Listen up Dragon…take this down
By Tom Rataj
By Tom Rataj
We’ve watched television and movie characters speak to and interact with computer systems for years. One of the most famous early examples was the original Star Trek TV series.
Quickly moving into the real world, speech-recognition and control has been available for several years on automated telephone answering systems, allowing callers to navigate via voice.
More recently, smartphone users became familiar with speech-recognition and device control applications, including the famous SIRI app on the iPhone. Android has Google Now, BlackBerry has the new Assistant and Cortana was recently launched on the Windows Phone platform. There are also several aftermarket applications available.
The speed and accuracy of speech-recognition software for desktop and laptop users fell well short of the marketing hype for years. As with smart phones, the bottleneck was hardware not powerful enough to handle the complex software and programs with either very limited vocabulary or which could not reliably recognize the spoken word.
That began to change about four years ago with the arrival of more powerful computers. Software has increased in complexity and efficiency and can now leverage all that processing power to provide very fast and accurate speech recognition.
As I sit here “typing” this article I am quite comfortable, my feet up on the desk and my arms crossed. I have on a small headset with boom microphone plugged into my desktop computer. The text is being entered into a Microsoft Word document that I opened by using simple plain language voice commands. The software is also designed to use the built-in microphone on most laptop computers, although background noise levels would present a challenge.
I used the latest version of Dragon Naturally Speaking 13 (Premium), the industry benchmark brand for Windows computers. Not only does it enter the text for me, I can also instruct it to add punctuation marks and capitalize, italicize, bold and underline words.
Dragon speech-recognition software comes in three consumer focused versions (Basic, Home and Premium), ranging from $50 to $200. There is also a $600 Enterprise focused professional version for large companies. All work with Windows 7 or newer. Dragon Dictate for Mac starts at $200.
Computer hardware requirements are not particularly onerous, so a decent midrange computer would typically be adequate. As one would expect, the complexity increases as you move up the version range.
The software guides a new user through a tutorial explaining the process and basic commands and navigation controls. It also steps a user through the training process. You read text on the screen and the software “trains” itself to understand your voice. Dragon uses this initial training session to develop a user profile, which it continuously builds on by constantly analysing your choice of words and language.

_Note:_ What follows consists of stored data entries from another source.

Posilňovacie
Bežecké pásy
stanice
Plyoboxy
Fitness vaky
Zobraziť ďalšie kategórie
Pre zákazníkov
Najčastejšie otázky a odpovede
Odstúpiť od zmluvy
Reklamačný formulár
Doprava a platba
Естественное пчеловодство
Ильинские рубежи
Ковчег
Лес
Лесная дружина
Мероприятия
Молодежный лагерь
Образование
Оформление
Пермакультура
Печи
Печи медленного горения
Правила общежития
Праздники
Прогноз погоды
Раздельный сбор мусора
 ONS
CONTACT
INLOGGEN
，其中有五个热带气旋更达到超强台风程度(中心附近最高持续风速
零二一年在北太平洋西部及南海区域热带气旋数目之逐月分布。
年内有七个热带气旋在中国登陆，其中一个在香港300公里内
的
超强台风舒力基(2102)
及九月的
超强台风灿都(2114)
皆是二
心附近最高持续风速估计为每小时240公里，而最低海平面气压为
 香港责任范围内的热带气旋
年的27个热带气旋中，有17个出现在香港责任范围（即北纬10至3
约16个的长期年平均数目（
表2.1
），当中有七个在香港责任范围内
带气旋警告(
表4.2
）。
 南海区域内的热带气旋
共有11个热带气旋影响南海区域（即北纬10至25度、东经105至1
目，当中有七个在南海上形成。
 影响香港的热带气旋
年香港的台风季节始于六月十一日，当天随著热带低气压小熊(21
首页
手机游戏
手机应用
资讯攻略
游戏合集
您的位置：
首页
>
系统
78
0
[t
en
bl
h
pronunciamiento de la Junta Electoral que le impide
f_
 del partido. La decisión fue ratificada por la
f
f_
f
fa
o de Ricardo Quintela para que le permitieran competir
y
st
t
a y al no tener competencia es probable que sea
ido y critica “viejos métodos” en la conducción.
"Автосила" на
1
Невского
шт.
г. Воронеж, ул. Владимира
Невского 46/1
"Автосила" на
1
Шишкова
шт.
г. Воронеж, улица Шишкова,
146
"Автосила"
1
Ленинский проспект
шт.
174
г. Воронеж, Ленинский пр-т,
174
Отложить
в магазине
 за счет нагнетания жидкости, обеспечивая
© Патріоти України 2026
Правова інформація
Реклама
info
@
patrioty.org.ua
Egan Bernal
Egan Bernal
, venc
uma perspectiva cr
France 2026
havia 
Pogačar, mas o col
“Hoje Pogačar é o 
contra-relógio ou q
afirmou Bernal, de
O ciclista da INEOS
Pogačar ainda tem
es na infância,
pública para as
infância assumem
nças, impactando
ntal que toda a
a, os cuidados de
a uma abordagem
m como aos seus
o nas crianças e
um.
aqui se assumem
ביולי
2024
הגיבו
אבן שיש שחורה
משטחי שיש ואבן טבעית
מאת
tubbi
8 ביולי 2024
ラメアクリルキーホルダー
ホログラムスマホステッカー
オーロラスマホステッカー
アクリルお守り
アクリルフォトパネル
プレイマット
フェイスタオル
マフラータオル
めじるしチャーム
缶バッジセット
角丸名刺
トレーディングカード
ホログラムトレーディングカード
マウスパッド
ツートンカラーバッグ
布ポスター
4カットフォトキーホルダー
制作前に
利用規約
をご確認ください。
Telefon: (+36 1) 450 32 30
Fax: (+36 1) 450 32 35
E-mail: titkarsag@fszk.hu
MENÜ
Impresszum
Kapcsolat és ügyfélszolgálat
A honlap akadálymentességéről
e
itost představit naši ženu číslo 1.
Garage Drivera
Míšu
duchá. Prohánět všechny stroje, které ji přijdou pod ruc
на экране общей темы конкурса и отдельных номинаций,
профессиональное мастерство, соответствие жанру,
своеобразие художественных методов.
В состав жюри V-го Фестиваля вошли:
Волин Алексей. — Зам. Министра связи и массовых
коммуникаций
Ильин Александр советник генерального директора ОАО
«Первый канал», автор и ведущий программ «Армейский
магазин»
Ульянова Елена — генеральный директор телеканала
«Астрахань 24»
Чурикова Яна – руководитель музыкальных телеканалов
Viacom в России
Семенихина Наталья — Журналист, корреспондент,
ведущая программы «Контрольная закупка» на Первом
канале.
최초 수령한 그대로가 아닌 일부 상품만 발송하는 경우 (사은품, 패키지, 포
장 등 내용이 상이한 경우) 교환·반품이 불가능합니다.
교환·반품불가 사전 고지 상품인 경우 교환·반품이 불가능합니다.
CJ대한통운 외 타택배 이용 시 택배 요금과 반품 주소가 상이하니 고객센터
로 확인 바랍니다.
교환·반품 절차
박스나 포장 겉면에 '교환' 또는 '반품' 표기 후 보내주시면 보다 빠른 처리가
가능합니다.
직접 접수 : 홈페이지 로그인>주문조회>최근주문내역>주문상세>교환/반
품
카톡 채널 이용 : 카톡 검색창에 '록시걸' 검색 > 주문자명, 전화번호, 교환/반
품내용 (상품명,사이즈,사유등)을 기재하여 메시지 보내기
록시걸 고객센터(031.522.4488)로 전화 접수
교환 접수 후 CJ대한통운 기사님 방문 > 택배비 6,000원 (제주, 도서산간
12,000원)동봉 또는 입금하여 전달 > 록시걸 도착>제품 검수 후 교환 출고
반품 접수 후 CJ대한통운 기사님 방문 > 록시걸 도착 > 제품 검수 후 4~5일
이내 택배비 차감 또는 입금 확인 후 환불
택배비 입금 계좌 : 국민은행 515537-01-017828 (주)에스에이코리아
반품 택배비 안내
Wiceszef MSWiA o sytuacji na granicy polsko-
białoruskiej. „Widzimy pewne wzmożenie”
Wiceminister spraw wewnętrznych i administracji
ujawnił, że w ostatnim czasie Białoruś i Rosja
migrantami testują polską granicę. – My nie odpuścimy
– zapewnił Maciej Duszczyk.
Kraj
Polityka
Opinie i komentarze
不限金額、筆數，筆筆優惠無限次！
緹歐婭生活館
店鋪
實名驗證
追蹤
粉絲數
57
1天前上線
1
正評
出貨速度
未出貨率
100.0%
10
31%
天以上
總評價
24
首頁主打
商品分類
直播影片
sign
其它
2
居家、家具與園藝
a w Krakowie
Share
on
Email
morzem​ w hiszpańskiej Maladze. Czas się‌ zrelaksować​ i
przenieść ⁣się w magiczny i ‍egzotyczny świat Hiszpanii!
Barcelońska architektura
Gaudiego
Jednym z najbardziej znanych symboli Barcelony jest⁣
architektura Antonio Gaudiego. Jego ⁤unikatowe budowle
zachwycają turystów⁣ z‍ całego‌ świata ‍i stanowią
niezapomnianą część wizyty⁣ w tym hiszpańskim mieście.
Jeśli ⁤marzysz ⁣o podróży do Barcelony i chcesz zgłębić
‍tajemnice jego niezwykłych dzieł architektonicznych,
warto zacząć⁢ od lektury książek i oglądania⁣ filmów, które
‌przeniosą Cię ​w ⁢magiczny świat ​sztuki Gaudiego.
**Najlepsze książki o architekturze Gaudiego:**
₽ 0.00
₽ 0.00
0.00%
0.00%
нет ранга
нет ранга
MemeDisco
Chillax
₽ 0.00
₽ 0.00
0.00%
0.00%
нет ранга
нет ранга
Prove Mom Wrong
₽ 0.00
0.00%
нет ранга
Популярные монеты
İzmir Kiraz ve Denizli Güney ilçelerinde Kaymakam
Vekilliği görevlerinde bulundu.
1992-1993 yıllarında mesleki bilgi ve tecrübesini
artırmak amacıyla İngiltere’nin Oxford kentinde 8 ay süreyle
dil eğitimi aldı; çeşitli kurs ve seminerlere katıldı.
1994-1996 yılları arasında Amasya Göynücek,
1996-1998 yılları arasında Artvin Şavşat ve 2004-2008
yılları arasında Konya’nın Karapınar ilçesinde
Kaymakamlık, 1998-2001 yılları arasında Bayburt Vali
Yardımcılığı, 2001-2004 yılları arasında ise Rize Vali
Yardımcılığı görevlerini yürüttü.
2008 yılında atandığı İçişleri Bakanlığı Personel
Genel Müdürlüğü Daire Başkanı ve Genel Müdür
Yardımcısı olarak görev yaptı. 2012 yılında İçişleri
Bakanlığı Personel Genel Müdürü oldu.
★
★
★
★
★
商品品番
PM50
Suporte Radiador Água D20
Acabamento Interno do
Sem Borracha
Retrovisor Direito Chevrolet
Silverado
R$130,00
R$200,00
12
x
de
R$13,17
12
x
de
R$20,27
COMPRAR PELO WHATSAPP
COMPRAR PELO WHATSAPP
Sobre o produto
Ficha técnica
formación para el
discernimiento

More than one profile can be created, allowing several people to take their turn at using the software.
The training process was surprisingly short and simple, taking only about five minutes. I was quickly using it successful, despite little practice and not much attention to clearly enunciating words.
Right from the start the software correctly recognized virtually every word. It was relatively easy to navigate back and correct the few words it didn’t understand by just using my voice to select the words and apply corrections.
The primary task of recognizing speech and inputting the text is easy to learn and quite reliable from the start. Learning all the commands and controls to navigate a document or computer and apply formatting can be quite challenging because there’s a lot to learn.
I eventually found a command cheat-sheet on the Internet that conveniently groups most of the major commands and controls together on several pages. I printed a copy and put it on my desk for easy reference. Users can also create additional controls and commands based on their needs.
The most interesting challenge with this type of software is learning to formulate your thoughts before speaking them, which is quite a bit different than typing as the words come to mind.
The software is surprisingly fast both in recognizing what is said and keeping up with the dictation, even when a user talks very fast. I challenged it with my best imitation of a K-Tel TV commercial announcer, speaking a mile a minute. It kept up almost flawlessly, making very few mistakes.
As a test, I just re-read the previous paragraph as quickly as possible. There were a couple of minor errors, likely because I spoke so quickly I didn’t enunciate my words clearly. Speak at a normal cadence, as you would in conversation, and the software easily keeps up and gets every word correct.
The main use of the software is for creating new text or transposing text from previously written documents. Users with relatively poor or slow typing skills will find it very beneficial for inputting text.
Some Canadian police agencies have the Dragon Enterprise version so officers can dictate reports. They review the completed report on screen and manually correct misspelled words or other errors using a keyboard.
Using the software in a noisy environment, such as a patrol car or busy investigative office, would present some challenges. A boom microphone that filters out noise would mitigate many problems.
While the software is primarily designed to work on a desktop or laptop, it also works with audio files recorded on digital recorders and smartphones. You simply transfer the file to the host computer and process it with the software. It’s designed to work with only a single voice at a time, so it would not be effective in recognizing a conversation between several people.
Dragon Naturally Speaking works with virtually any application that accepts text input, including social media, spreadsheets, e-mail programs and most major Internet browsers.
I read several online reviews, all quite favourable. Beyond complaining about the price of the more expensive versions, most reviewers noted the challenges of learning all the commands and controls. All agreed that inputting text was fast and accurate right from the start.
Almost all of this article was created and edited through voice dictation, although I did use the keyboard and mouse to navigate some of the document, primarily because I was unfamiliar with all the commands and controls and had limited time.